───── Exercise materials
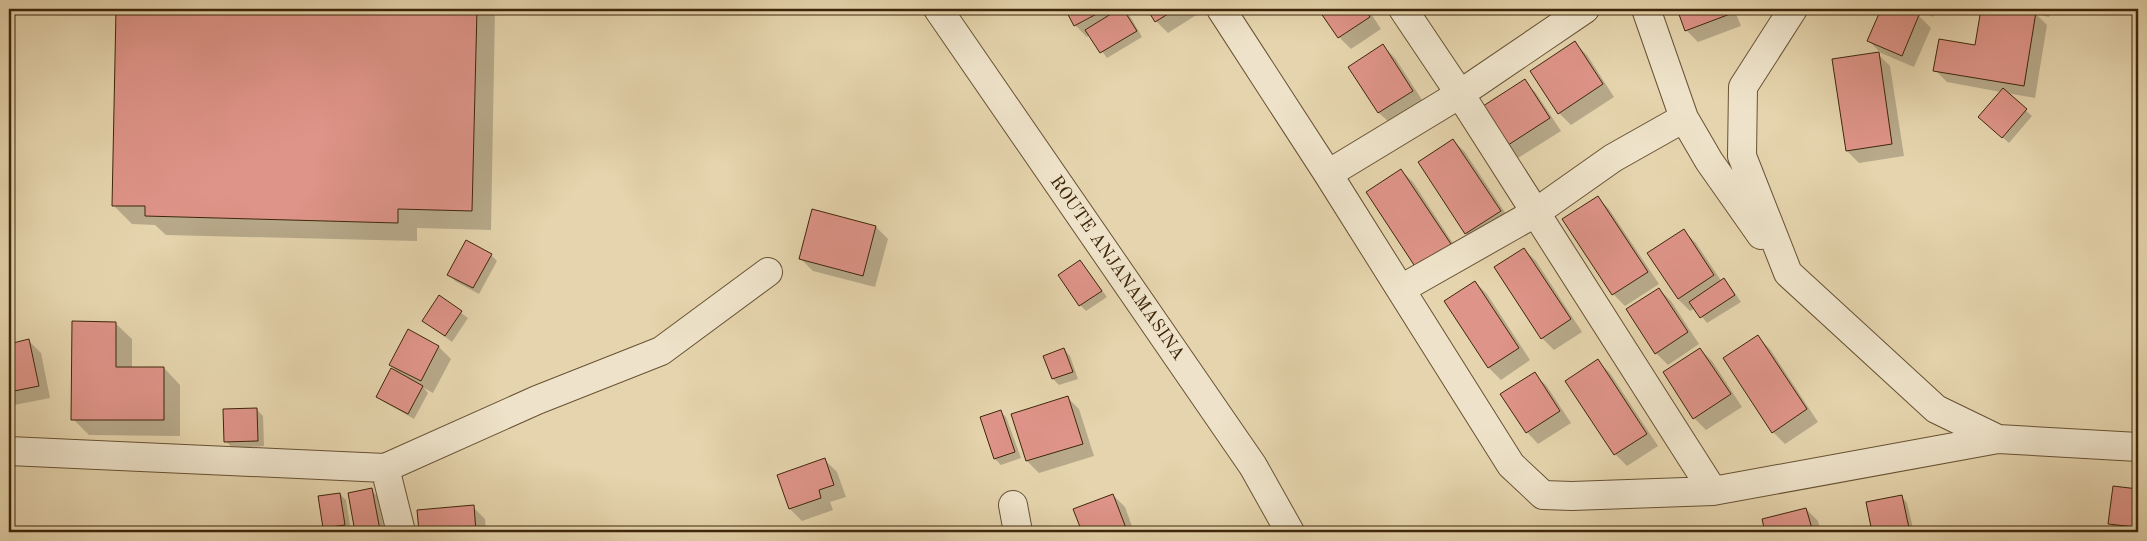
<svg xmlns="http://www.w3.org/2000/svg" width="2147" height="541" viewBox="0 0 2147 541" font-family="'Old Standard TT',serif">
  <rect width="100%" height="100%" fill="#e5d4ad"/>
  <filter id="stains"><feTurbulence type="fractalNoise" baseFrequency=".004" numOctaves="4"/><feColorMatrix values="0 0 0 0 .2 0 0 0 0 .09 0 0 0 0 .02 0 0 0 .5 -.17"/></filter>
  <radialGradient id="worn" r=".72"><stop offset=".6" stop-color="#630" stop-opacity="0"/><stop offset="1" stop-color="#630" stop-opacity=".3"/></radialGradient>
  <path fill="#0003" d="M117,9h378l-4,221 -74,-2v13l-251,-6 -11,-10 -23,-1 -19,-19z
    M1066,9h60l16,28 -35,21 -17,-23 -3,2 -12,-12z
    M1148,9h51l2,3 -33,21 -12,-12z
    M1320,9h48l13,20 -30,20 -12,-12z
    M1678,9h56l7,17 -43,16 -12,-12z
    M1882,9h19l18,7 12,12 -17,39 -33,-14 -12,-12z
    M1920,9h18l-5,8z
    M1983,9h68l-2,8 -13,-3 11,11 -12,73 -29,-5 26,23 -23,27 -23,-20 15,-31 -54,-10 -12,-12 41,-24z
    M1575,43l12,12 27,42 -43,28 -12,-12 -28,-42z
    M1383,46l12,12 29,45 -33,21 -12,-11 -30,-46z
    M1878,54l12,12 14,90 -45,7 -12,-12z
    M1524,81l12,12 25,38 -43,27 -12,-11z
    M1453,140l12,12 47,71 -34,22 -12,-12 -46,-71z
    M1401,170l12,12 51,78 -33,22z
    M1597,197l12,12 50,75 -34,22 -12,-12 -49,-74z
    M876,227l12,12 -13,48 -62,-16 -12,-12z
    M1684,231l12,12 26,39 2,-2 6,6 11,16 -34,21 -12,-15 -5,3 -12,-12 -29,-45z
    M1524,249l12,12 46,71 -28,18 -12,-12 -46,-70z
    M491,255l6,6 -18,33 -24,-13 -6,-7z
    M1080,261l27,36 -21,14 -6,-6z
    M1475,282l12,12 43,66 -29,20 -12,-12 -43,-67z
    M1659,289l12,12 28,43 -31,21 -12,-12z
    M440,297l28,21 -16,24 -28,-21z
    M115,323l17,16v29h32l16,17v51l-91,-1 -16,-16z
    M1758,337l12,12 48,73 -33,22 -12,-12z
    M29,341l12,12 9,45 -41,8v-61z
    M439,347l12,12 -18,34 -9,-5 4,5 -14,26 -30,-17 -6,-6 20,-23 -7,-8z
    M1064,349l6,7 8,23 -19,6 -6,-6z
    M1700,349l12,12 30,46 -36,23 -12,-12 -29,-45z
    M1598,361l12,12 48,73 -31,20 -12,-12 -48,-73z
    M1534,374l12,11 25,38 -33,21 -11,-12z
    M1067,397l12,12 15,47 -55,17 -12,-12 -14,-46z
    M257,410l6,6 1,30 -32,2 -6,-7z
    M1000,411l6,6 15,41 -20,7 -6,-6z
    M825,460l12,12 9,25 -16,5 3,8 -31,11 -12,-12 -11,-34z
    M2114,487l24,3v42l-22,-3 -7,-6z
    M371,490l6,6 8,36h-28l-8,-38z
    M340,494l6,6 5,31 -23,1 -4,-4z
    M1113,495l12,12 9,25h-50l-9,-22z
    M1901,496l6,7 7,29h-41l-6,-29z
    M473,507l12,12 1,13h-66l-2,-21z
    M1806,509l12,12 3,11h-55l-3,-12z"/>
  <path fill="#de9488" stroke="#3e260a" d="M116,9h361l-5,202 -74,-2v14l-253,-7v-10h-33z
    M1065,9h41l-32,17z
    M1119,9h4l14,22 -37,22 -15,-23z
    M1147,9h29l-21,13z
    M1318,9h47l5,8 -32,21z
    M1677,9h51l2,5 -45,17z
    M1881,9h24l14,6 -17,41 -35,-15z
    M1981,9h37l18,3 -12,74 -91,-15 6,-32 36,6z
    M1575,41l28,43 -45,30 -28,-43z
    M1383,44l30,47 -35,22 -30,-46z
    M1879,52l13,92 -46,7 -14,-92z
    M1525,79l25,39 -45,29 -25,-39z
    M2003,88l24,21 -25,29 -24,-21z
    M1453,139l48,72 -36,23 -47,-72z
    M1401,169l52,78 -35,24 -52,-79z
    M1598,196l50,76 -36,23 -50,-76z
    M812,209l64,17 -13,50 -64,-17z
    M1684,229l30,46 -36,24 -31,-46z
    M466,240l26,14 -19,34 -26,-13z
    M1524,248l47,71 -30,20 -47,-72z
    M1080,260l22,31 -23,15 -21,-31z
    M1724,278l11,17 -35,23 -11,-16z
    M1475,281l44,67 -31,20 -44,-67z
    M1659,288l29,44 -33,22 -29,-45z
    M439,295l23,16 -17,25 -23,-15z
    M72,321l44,1v45h48v53h-93z
    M408,329l31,17 -18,35 -32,-16z
    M1758,335l49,74 -35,24 -49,-75z
    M29,339l10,47 -30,6v-48z
    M1064,348l9,24 -21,7 -9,-23z
    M1700,348l31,46 -38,25 -30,-47z
    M1598,359l49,75 -33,21 -49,-74z
    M391,368l32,18 -15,28 -32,-17z
    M1535,372l25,39 -34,22 -26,-39z
    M1068,396l15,48 -57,17 -15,-47z
    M257,408l1,33 -34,1 -1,-33z
    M1001,410l14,42 -21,7 -14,-42z
    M825,458l9,27 -15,5 2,8 -32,11 -12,-34z
    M2113,486l25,3 -3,38 -27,-3z
    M372,488l8,42 -25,2 -7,-39z
    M340,493l5,32 -22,3 -5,-32z
    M1113,494l13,34 -10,4h-34l-9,-23z
    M1902,495l7,33 -21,4h-16l-6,-30z
    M474,505l2,27h-57l-2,-22z
    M1806,508l7,24h-48l-3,-13z"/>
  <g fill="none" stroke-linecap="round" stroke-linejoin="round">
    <g stroke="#685233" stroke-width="30">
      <path id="street" d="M938,9l315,457 37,66
        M1221,9l107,165 183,291 32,30 29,1 141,-5 285,-52
        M1403,9l57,85 253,397
        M1646,9l38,109 25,43 52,74
        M1793,9l-50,78 -1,69 46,117 148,136 62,30 140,8
        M1328,174l132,-80 125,-85
        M1401,289l134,-76 78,-55 71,-40
        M9,451l376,17 16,64
        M385,468l152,-68 124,-49 107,-79
        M1013,505l5,27"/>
    </g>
    <use href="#street" stroke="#eee3ca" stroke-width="28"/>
  </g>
  <g text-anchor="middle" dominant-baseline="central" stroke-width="4" stroke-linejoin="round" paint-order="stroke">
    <g font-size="18" fill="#3e260a" stroke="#eee3ca">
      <text transform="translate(1117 268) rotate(55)">ROUTE ANJANAMASINA</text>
    </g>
  </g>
  <rect width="2147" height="541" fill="none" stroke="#e5d4ad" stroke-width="30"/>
  <rect x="10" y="10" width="2127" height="521" fill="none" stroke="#3e260a" stroke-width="2.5"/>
  <rect x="15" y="15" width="2117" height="511" fill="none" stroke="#3e260a"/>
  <rect width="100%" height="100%" filter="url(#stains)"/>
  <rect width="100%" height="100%" fill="url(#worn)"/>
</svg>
──────────
Task description:
Return all the data above as written, leaving out only the pictures.

Exercise solution:
<svg xmlns="http://www.w3.org/2000/svg" width="2147" height="541" viewBox="0 0 2147 541" font-family="'Old Standard TT',serif">
  <rect width="100%" height="100%" fill="#e5d4ad"/>
  <filter id="stains"><feTurbulence type="fractalNoise" baseFrequency=".004" numOctaves="4"/><feColorMatrix values="0 0 0 0 .2 0 0 0 0 .09 0 0 0 0 .02 0 0 0 .5 -.17"/></filter>
  <radialGradient id="worn" r=".72"><stop offset=".6" stop-color="#630" stop-opacity="0"/><stop offset="1" stop-color="#630" stop-opacity=".3"/></radialGradient>
  <path fill="#0003" d="M117,9h378l-4,221 -74,-2v13l-251,-6 -11,-10 -23,-1 -19,-19z
    M1066,9h60l16,28 -35,21 -17,-23 -3,2 -12,-12z
    M1148,9h51l2,3 -33,21 -12,-12z
    M1320,9h48l13,20 -30,20 -12,-12z
    M1678,9h56l7,17 -43,16 -12,-12z
    M1882,9h19l18,7 12,12 -17,39 -33,-14 -12,-12z
    M1920,9h18l-5,8z
    M1983,9h68l-2,8 -13,-3 11,11 -12,73 -29,-5 26,23 -23,27 -23,-20 15,-31 -54,-10 -12,-12 41,-24z
    M1575,43l12,12 27,42 -43,28 -12,-12 -28,-42z
    M1383,46l12,12 29,45 -33,21 -12,-11 -30,-46z
    M1878,54l12,12 14,90 -45,7 -12,-12z
    M1524,81l12,12 25,38 -43,27 -12,-11z
    M1453,140l12,12 47,71 -34,22 -12,-12 -46,-71z
    M1401,170l12,12 51,78 -33,22z
    M1597,197l12,12 50,75 -34,22 -12,-12 -49,-74z
    M876,227l12,12 -13,48 -62,-16 -12,-12z
    M1684,231l12,12 26,39 2,-2 6,6 11,16 -34,21 -12,-15 -5,3 -12,-12 -29,-45z
    M1524,249l12,12 46,71 -28,18 -12,-12 -46,-70z
    M491,255l6,6 -18,33 -24,-13 -6,-7z
    M1080,261l27,36 -21,14 -6,-6z
    M1475,282l12,12 43,66 -29,20 -12,-12 -43,-67z
    M1659,289l12,12 28,43 -31,21 -12,-12z
    M440,297l28,21 -16,24 -28,-21z
    M115,323l17,16v29h32l16,17v51l-91,-1 -16,-16z
    M1758,337l12,12 48,73 -33,22 -12,-12z
    M29,341l12,12 9,45 -41,8v-61z
    M439,347l12,12 -18,34 -9,-5 4,5 -14,26 -30,-17 -6,-6 20,-23 -7,-8z
    M1064,349l6,7 8,23 -19,6 -6,-6z
    M1700,349l12,12 30,46 -36,23 -12,-12 -29,-45z
    M1598,361l12,12 48,73 -31,20 -12,-12 -48,-73z
    M1534,374l12,11 25,38 -33,21 -11,-12z
    M1067,397l12,12 15,47 -55,17 -12,-12 -14,-46z
    M257,410l6,6 1,30 -32,2 -6,-7z
    M1000,411l6,6 15,41 -20,7 -6,-6z
    M825,460l12,12 9,25 -16,5 3,8 -31,11 -12,-12 -11,-34z
    M2114,487l24,3v42l-22,-3 -7,-6z
    M371,490l6,6 8,36h-28l-8,-38z
    M340,494l6,6 5,31 -23,1 -4,-4z
    M1113,495l12,12 9,25h-50l-9,-22z
    M1901,496l6,7 7,29h-41l-6,-29z
    M473,507l12,12 1,13h-66l-2,-21z
    M1806,509l12,12 3,11h-55l-3,-12z"/>
  <path fill="#de9488" stroke="#3e260a" d="M116,9h361l-5,202 -74,-2v14l-253,-7v-10h-33z
    M1065,9h41l-32,17z
    M1119,9h4l14,22 -37,22 -15,-23z
    M1147,9h29l-21,13z
    M1318,9h47l5,8 -32,21z
    M1677,9h51l2,5 -45,17z
    M1881,9h24l14,6 -17,41 -35,-15z
    M1981,9h37l18,3 -12,74 -91,-15 6,-32 36,6z
    M1575,41l28,43 -45,30 -28,-43z
    M1383,44l30,47 -35,22 -30,-46z
    M1879,52l13,92 -46,7 -14,-92z
    M1525,79l25,39 -45,29 -25,-39z
    M2003,88l24,21 -25,29 -24,-21z
    M1453,139l48,72 -36,23 -47,-72z
    M1401,169l52,78 -35,24 -52,-79z
    M1598,196l50,76 -36,23 -50,-76z
    M812,209l64,17 -13,50 -64,-17z
    M1684,229l30,46 -36,24 -31,-46z
    M466,240l26,14 -19,34 -26,-13z
    M1524,248l47,71 -30,20 -47,-72z
    M1080,260l22,31 -23,15 -21,-31z
    M1724,278l11,17 -35,23 -11,-16z
    M1475,281l44,67 -31,20 -44,-67z
    M1659,288l29,44 -33,22 -29,-45z
    M439,295l23,16 -17,25 -23,-15z
    M72,321l44,1v45h48v53h-93z
    M408,329l31,17 -18,35 -32,-16z
    M1758,335l49,74 -35,24 -49,-75z
    M29,339l10,47 -30,6v-48z
    M1064,348l9,24 -21,7 -9,-23z
    M1700,348l31,46 -38,25 -30,-47z
    M1598,359l49,75 -33,21 -49,-74z
    M391,368l32,18 -15,28 -32,-17z
    M1535,372l25,39 -34,22 -26,-39z
    M1068,396l15,48 -57,17 -15,-47z
    M257,408l1,33 -34,1 -1,-33z
    M1001,410l14,42 -21,7 -14,-42z
    M825,458l9,27 -15,5 2,8 -32,11 -12,-34z
    M2113,486l25,3 -3,38 -27,-3z
    M372,488l8,42 -25,2 -7,-39z
    M340,493l5,32 -22,3 -5,-32z
    M1113,494l13,34 -10,4h-34l-9,-23z
    M1902,495l7,33 -21,4h-16l-6,-30z
    M474,505l2,27h-57l-2,-22z
    M1806,508l7,24h-48l-3,-13z"/>
  <g fill="none" stroke-linecap="round" stroke-linejoin="round">
    <g stroke="#685233" stroke-width="30">
      <path id="street" d="M938,9l315,457 37,66
        M1221,9l107,165 183,291 32,30 29,1 141,-5 285,-52
        M1403,9l57,85 253,397
        M1646,9l38,109 25,43 52,74
        M1793,9l-50,78 -1,69 46,117 148,136 62,30 140,8
        M1328,174l132,-80 125,-85
        M1401,289l134,-76 78,-55 71,-40
        M9,451l376,17 16,64
        M385,468l152,-68 124,-49 107,-79
        M1013,505l5,27"/>
    </g>
    <use href="#street" stroke="#eee3ca" stroke-width="28"/>
  </g>
  <g text-anchor="middle" dominant-baseline="central" stroke-width="4" stroke-linejoin="round" paint-order="stroke">
    <g font-size="18" fill="#3e260a" stroke="#eee3ca">
      <text transform="translate(1117 268) rotate(55)">ROUTE ANJANAMASINA</text>
    </g>
  </g>
  <rect width="2147" height="541" fill="none" stroke="#e5d4ad" stroke-width="30"/>
  <rect x="10" y="10" width="2127" height="521" fill="none" stroke="#3e260a" stroke-width="2.5"/>
  <rect x="15" y="15" width="2117" height="511" fill="none" stroke="#3e260a"/>
  <rect width="100%" height="100%" filter="url(#stains)"/>
  <rect width="100%" height="100%" fill="url(#worn)"/>
</svg>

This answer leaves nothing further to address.